As we recognize the three-year mark since the day the world locked down for the COVID 19 virus, we must also look within ourselves as educators and ask ourselves some difficult questions. Questions such as, “What elements of educating students have significantly changed since the beginning of the pandemic?”
We need to take the time that is often not available to use in educational circles to identify changes to what a student experience can look like in the post pandemic world. We remember the times of rapid change in education to a virtual school model as one that was completed with considerable trepidation and riddled with anxiety. We should now spend time considering what a change from a rapid model of crisis virtual schooling to a more successful and sustainable model of virtual schooling can look like for all of us — students, their families, teachers, and administrators. In what sense can we envision all students feeling seen and heard from adults in their school in a safe and supportive environment?
Some have noted this thoughtful analysis of educational changes or what we want to keep from COVID times, as simply COVID keepers. Few can argue that the influx of federal funds that allowed for all students to access technology and internet connectivity was anything but positive. The need to support all learners in their own homes, and in a variety of ways, make us innovate at a rate not seen before in education. Maybe now is not the time to stop that movement forward.

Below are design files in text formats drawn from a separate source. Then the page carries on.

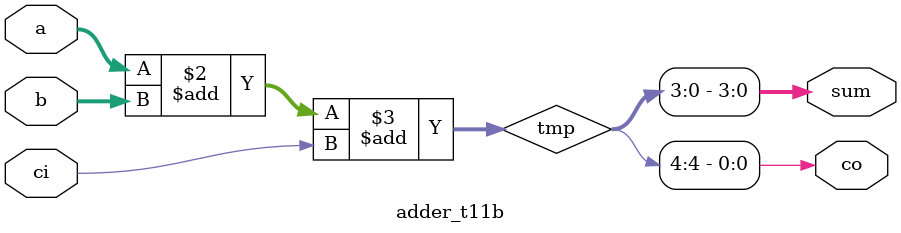
<source format=v>
module adder_t11a (co, sum, a, b, ci);
  output co;
  output [3:0] sum;
  input [3:0] a, b;
  input ci;
  reg co;
  reg [3:0] sum;
  reg [4:0] tmp;
  
  always @(a or b or ci) begin
    tmp = #12 a + b + ci;
    {co, sum} = tmp;
  end
endmodule


module adder_t11b (co, sum, a, b, ci);
  output co;
  output [3:0] sum;
  input [3:0] a, b;
  input ci;
  reg co;
  reg [3:0] sum;
  reg [4:0] tmp;
  
  always @(a or b or ci) begin
    tmp = a + b + ci;
    {co, sum} = #12 tmp;
  end
endmodule
</source>
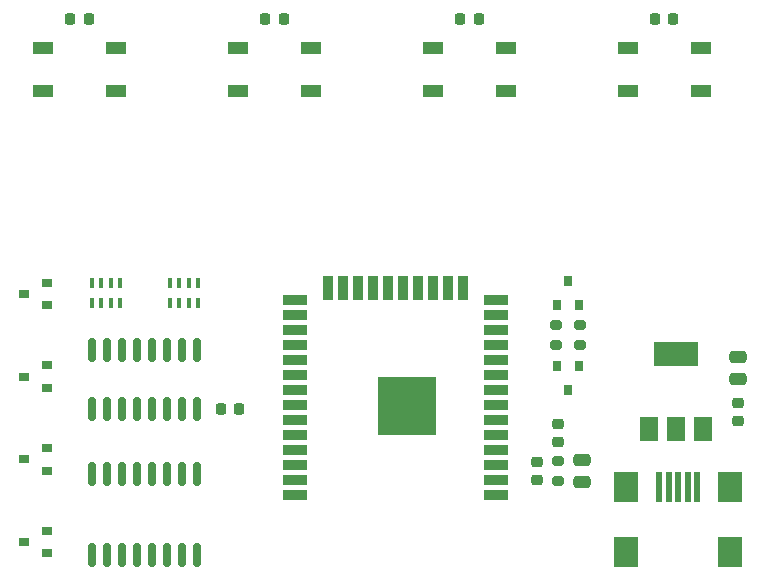
<source format=gtp>
G04 #@! TF.GenerationSoftware,KiCad,Pcbnew,6.0.1-79c1e3a40b~116~ubuntu21.04.1*
G04 #@! TF.CreationDate,2022-02-15T16:14:12-05:00*
G04 #@! TF.ProjectId,ttc_sign,7474635f-7369-4676-9e2e-6b696361645f,rev?*
G04 #@! TF.SameCoordinates,Original*
G04 #@! TF.FileFunction,Paste,Top*
G04 #@! TF.FilePolarity,Positive*
%FSLAX46Y46*%
G04 Gerber Fmt 4.6, Leading zero omitted, Abs format (unit mm)*
G04 Created by KiCad (PCBNEW 6.0.1-79c1e3a40b~116~ubuntu21.04.1) date 2022-02-15 16:14:12*
%MOMM*%
%LPD*%
G01*
G04 APERTURE LIST*
G04 Aperture macros list*
%AMRoundRect*
0 Rectangle with rounded corners*
0 $1 Rounding radius*
0 $2 $3 $4 $5 $6 $7 $8 $9 X,Y pos of 4 corners*
0 Add a 4 corners polygon primitive as box body*
4,1,4,$2,$3,$4,$5,$6,$7,$8,$9,$2,$3,0*
0 Add four circle primitives for the rounded corners*
1,1,$1+$1,$2,$3*
1,1,$1+$1,$4,$5*
1,1,$1+$1,$6,$7*
1,1,$1+$1,$8,$9*
0 Add four rect primitives between the rounded corners*
20,1,$1+$1,$2,$3,$4,$5,0*
20,1,$1+$1,$4,$5,$6,$7,0*
20,1,$1+$1,$6,$7,$8,$9,0*
20,1,$1+$1,$8,$9,$2,$3,0*%
G04 Aperture macros list end*
%ADD10RoundRect,0.150000X-0.150000X0.850000X-0.150000X-0.850000X0.150000X-0.850000X0.150000X0.850000X0*%
%ADD11R,0.800000X0.900000*%
%ADD12R,1.500000X2.000000*%
%ADD13R,3.800000X2.000000*%
%ADD14RoundRect,0.150000X-0.150000X0.837500X-0.150000X-0.837500X0.150000X-0.837500X0.150000X0.837500X0*%
%ADD15R,2.000000X0.900000*%
%ADD16R,0.900000X2.000000*%
%ADD17R,5.000000X5.000000*%
%ADD18R,1.800000X1.100000*%
%ADD19R,0.400000X0.900000*%
%ADD20RoundRect,0.200000X-0.275000X0.200000X-0.275000X-0.200000X0.275000X-0.200000X0.275000X0.200000X0*%
%ADD21RoundRect,0.200000X0.275000X-0.200000X0.275000X0.200000X-0.275000X0.200000X-0.275000X-0.200000X0*%
%ADD22R,0.900000X0.800000*%
%ADD23R,0.500000X2.500000*%
%ADD24R,2.000000X2.500000*%
%ADD25RoundRect,0.225000X-0.225000X-0.250000X0.225000X-0.250000X0.225000X0.250000X-0.225000X0.250000X0*%
%ADD26RoundRect,0.250000X0.475000X-0.250000X0.475000X0.250000X-0.475000X0.250000X-0.475000X-0.250000X0*%
%ADD27RoundRect,0.225000X0.250000X-0.225000X0.250000X0.225000X-0.250000X0.225000X-0.250000X-0.225000X0*%
%ADD28RoundRect,0.225000X-0.250000X0.225000X-0.250000X-0.225000X0.250000X-0.225000X0.250000X0.225000X0*%
G04 APERTURE END LIST*
D10*
G04 #@! TO.C,U3*
X73215000Y-107250000D03*
X71945000Y-107250000D03*
X70675000Y-107250000D03*
X69405000Y-107250000D03*
X68135000Y-107250000D03*
X66865000Y-107250000D03*
X65595000Y-107250000D03*
X64325000Y-107250000D03*
X64325000Y-102250000D03*
X65595000Y-102250000D03*
X66865000Y-102250000D03*
X68135000Y-102250000D03*
X69405000Y-102250000D03*
X70675000Y-102250000D03*
X71945000Y-102250000D03*
X73215000Y-102250000D03*
G04 #@! TD*
D11*
G04 #@! TO.C,Q6*
X104600000Y-96400000D03*
X105550000Y-98400000D03*
X103650000Y-98400000D03*
G04 #@! TD*
G04 #@! TO.C,Q5*
X104600000Y-105600000D03*
X103650000Y-103600000D03*
X105550000Y-103600000D03*
G04 #@! TD*
D12*
G04 #@! TO.C,U5*
X111450000Y-108900000D03*
X116050000Y-108900000D03*
X113750000Y-108900000D03*
D13*
X113750000Y-102600000D03*
G04 #@! TD*
D14*
G04 #@! TO.C,U2*
X73215000Y-119642500D03*
X71945000Y-119642500D03*
X70675000Y-119642500D03*
X69405000Y-119642500D03*
X68135000Y-119642500D03*
X66865000Y-119642500D03*
X65595000Y-119642500D03*
X64325000Y-119642500D03*
X64325000Y-112717500D03*
X65595000Y-112717500D03*
X66865000Y-112717500D03*
X68135000Y-112717500D03*
X69405000Y-112717500D03*
X70675000Y-112717500D03*
X71945000Y-112717500D03*
X73215000Y-112717500D03*
G04 #@! TD*
D15*
G04 #@! TO.C,U4*
X81500000Y-114505000D03*
X81500000Y-113235000D03*
X81500000Y-111965000D03*
X81500000Y-110695000D03*
X81500000Y-109425000D03*
X81500000Y-108155000D03*
X81500000Y-106885000D03*
X81500000Y-105615000D03*
X81500000Y-104345000D03*
X81500000Y-103075000D03*
X81500000Y-101805000D03*
X81500000Y-100535000D03*
X81500000Y-99265000D03*
X81500000Y-97995000D03*
D16*
X84285000Y-96995000D03*
X85555000Y-96995000D03*
X86825000Y-96995000D03*
X88095000Y-96995000D03*
X89365000Y-96995000D03*
X90635000Y-96995000D03*
X91905000Y-96995000D03*
X93175000Y-96995000D03*
X94445000Y-96995000D03*
X95715000Y-96995000D03*
D15*
X98500000Y-97995000D03*
X98500000Y-99265000D03*
X98500000Y-100535000D03*
X98500000Y-101805000D03*
X98500000Y-103075000D03*
X98500000Y-104345000D03*
X98500000Y-105615000D03*
X98500000Y-106885000D03*
X98500000Y-108155000D03*
X98500000Y-109425000D03*
X98500000Y-110695000D03*
X98500000Y-111965000D03*
X98500000Y-113235000D03*
X98500000Y-114505000D03*
D17*
X91000000Y-107005000D03*
G04 #@! TD*
D18*
G04 #@! TO.C,SW4*
X109650000Y-76650000D03*
X115850000Y-76650000D03*
X109650000Y-80350000D03*
X115850000Y-80350000D03*
G04 #@! TD*
G04 #@! TO.C,SW3*
X93150000Y-76650000D03*
X99350000Y-76650000D03*
X93150000Y-80350000D03*
X99350000Y-80350000D03*
G04 #@! TD*
G04 #@! TO.C,SW2*
X76650000Y-76650000D03*
X82850000Y-76650000D03*
X76650000Y-80350000D03*
X82850000Y-80350000D03*
G04 #@! TD*
G04 #@! TO.C,SW1*
X60150000Y-76650000D03*
X66350000Y-76650000D03*
X60150000Y-80350000D03*
X66350000Y-80350000D03*
G04 #@! TD*
D19*
G04 #@! TO.C,RN2*
X64268000Y-98234000D03*
X65068000Y-98234000D03*
X65868000Y-98234000D03*
X66668000Y-98234000D03*
X64268000Y-96534000D03*
X66668000Y-96534000D03*
X65068000Y-96534000D03*
X65868000Y-96534000D03*
G04 #@! TD*
G04 #@! TO.C,RN1*
X70872000Y-98234000D03*
X71672000Y-98234000D03*
X72472000Y-98234000D03*
X73272000Y-98234000D03*
X70872000Y-96534000D03*
X73272000Y-96534000D03*
X71672000Y-96534000D03*
X72472000Y-96534000D03*
G04 #@! TD*
D20*
G04 #@! TO.C,R3*
X103600000Y-101800000D03*
X103600000Y-100150000D03*
G04 #@! TD*
D21*
G04 #@! TO.C,R2*
X105600000Y-100150000D03*
X105600000Y-101800000D03*
G04 #@! TD*
D20*
G04 #@! TO.C,R1*
X103750000Y-113325000D03*
X103750000Y-111675000D03*
G04 #@! TD*
D22*
G04 #@! TO.C,Q4*
X58500000Y-118500000D03*
X60500000Y-117550000D03*
X60500000Y-119450000D03*
G04 #@! TD*
G04 #@! TO.C,Q3*
X58500000Y-111500000D03*
X60500000Y-110550000D03*
X60500000Y-112450000D03*
G04 #@! TD*
G04 #@! TO.C,Q2*
X58500000Y-104500000D03*
X60500000Y-103550000D03*
X60500000Y-105450000D03*
G04 #@! TD*
G04 #@! TO.C,Q1*
X58500000Y-97500000D03*
X60500000Y-96550000D03*
X60500000Y-98450000D03*
G04 #@! TD*
D23*
G04 #@! TO.C,J1*
X115516000Y-113862000D03*
X114716000Y-113862000D03*
X113916000Y-113862000D03*
X113116000Y-113862000D03*
X112316000Y-113862000D03*
D24*
X118316000Y-113862000D03*
X109516000Y-113862000D03*
X118316000Y-119362000D03*
X109516000Y-119362000D03*
G04 #@! TD*
D25*
G04 #@! TO.C,C3*
X76775000Y-107200000D03*
X75225000Y-107200000D03*
G04 #@! TD*
D26*
G04 #@! TO.C,C6*
X119000000Y-102800000D03*
X119000000Y-104700000D03*
G04 #@! TD*
D27*
G04 #@! TO.C,C5*
X119000000Y-106725000D03*
X119000000Y-108275000D03*
G04 #@! TD*
D25*
G04 #@! TO.C,C10*
X113525000Y-74250000D03*
X111975000Y-74250000D03*
G04 #@! TD*
G04 #@! TO.C,C9*
X97025000Y-74250000D03*
X95475000Y-74250000D03*
G04 #@! TD*
G04 #@! TO.C,C8*
X80525000Y-74250000D03*
X78975000Y-74250000D03*
G04 #@! TD*
D28*
G04 #@! TO.C,C2*
X102000000Y-113275000D03*
X102000000Y-111725000D03*
G04 #@! TD*
D26*
G04 #@! TO.C,C1*
X105750000Y-111550000D03*
X105750000Y-113450000D03*
G04 #@! TD*
D25*
G04 #@! TO.C,C7*
X64025000Y-74250000D03*
X62475000Y-74250000D03*
G04 #@! TD*
D28*
G04 #@! TO.C,C4*
X103750000Y-110050000D03*
X103750000Y-108500000D03*
G04 #@! TD*
M02*

</source>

I would argue that now may just be the perfect time to continue to innovate, experiment, and embrace new methods of defining what “school” looks like for our students. For years the virtual educational classroom brought possibilities of personalized learning, students learning at their own academic levels, and at their own pace.
We should acknowledge that some students wanted to return to a brick-and-mortar school experience, and many will find success there. Even with that being acknowledged, it is important to note that many new virtual elements can be seen being integrated into successful brick-and-mortar schools. Families did get a sense of school working with their home life and being more flexible, which has remained a demand for some families. New hybrid school models and traditional school districts adding virtual and online academies are on the rise across our nation and reflect this new understanding of what school could be.
Minnesota alone saw an increase from 40 online providers to over 100 online providers during the 2022-2023 school year. This influx in virtual choices allows families an advantage when selecting a virtual model that works for them. Some virtual schools have a campus option, some provide more synchronous opportunities, while others are tied to larger school systems that allow for students to remain enrolled in sports and activities. All of these options are good for families and allow programs to grow and prosper.
As we all consider the needs in our own districts and school options to incorporate virtual elements, please remember that at the core is student and family choice, a need for flexibility, and a need to provide high quality curriculum options tailored to student needs. Along with student support services and a dedicated group of educators, you can’t go wrong as we enter this new era of post-pandemic learning.